# Data in this exercise
■ ■ ■

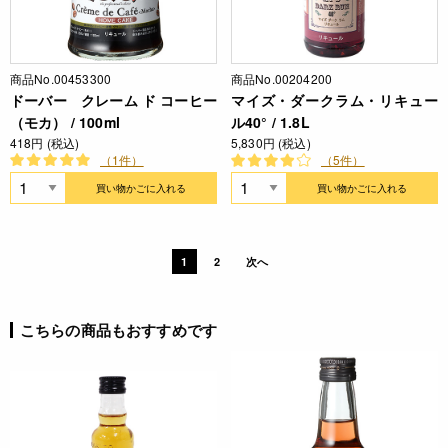
商品No.00453300
商品No.00204200
ドーバー クレーム ド コーヒー
マイズ・ダークラム・リキュー
（モカ） / 100ml
ル40° / 1.8L
418円 (税込)
5,830円 (税込)
（1件）
（5件）
買い物かごに入れる
買い物かごに入れる
1
2
次へ
こちらの商品もおすすめです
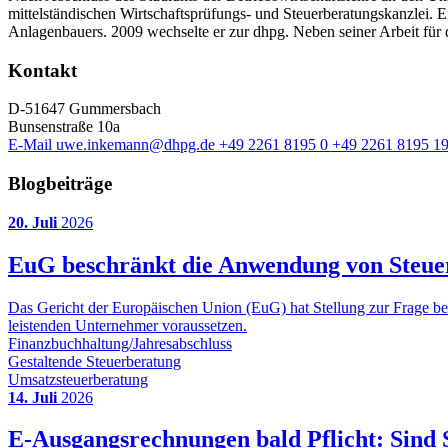
mittelständischen Wirtschaftsprüfungs- und Steuerberatungskanzlei. Er 
Anlagenbauers. 2009 wechselte er zur dhpg. Neben seiner Arbeit für
Kontakt
D-51647 Gummersbach
Bunsenstraße 10a
E-Mail
uwe.inkemann@dhpg.de
+49 2261 8195 0
+49 2261 8195 1
Blogbeiträge
20. Juli
2026
EuG beschränkt die Anwendung von Steuer
Das Gericht der Europäischen Union (EuG) hat Stellung zur Frage b
leistenden Unternehmer voraussetzen.
Finanzbuchhaltung/Jahresabschluss
Gestaltende Steuerberatung
Umsatzsteuerberatung
14. Juli
2026
E-Ausgangsrechnungen bald Pflicht: Sind S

■ ■ ■

# Work request
I would like you to restate word for word the lines from the one with "2261 8195 0" through the last line of the material above, and only those.

# Exercise answer
+49 2261 8195 0
+49 2261 8195 1
Blogbeiträge
20. Juli
2026
EuG beschränkt die Anwendung von Steuer
Das Gericht der Europäischen Union (EuG) hat Stellung zur Frage b
leistenden Unternehmer voraussetzen.
Finanzbuchhaltung/Jahresabschluss
Gestaltende Steuerberatung
Umsatzsteuerberatung
14. Juli
2026
E-Ausgangsrechnungen bald Pflicht: Sind S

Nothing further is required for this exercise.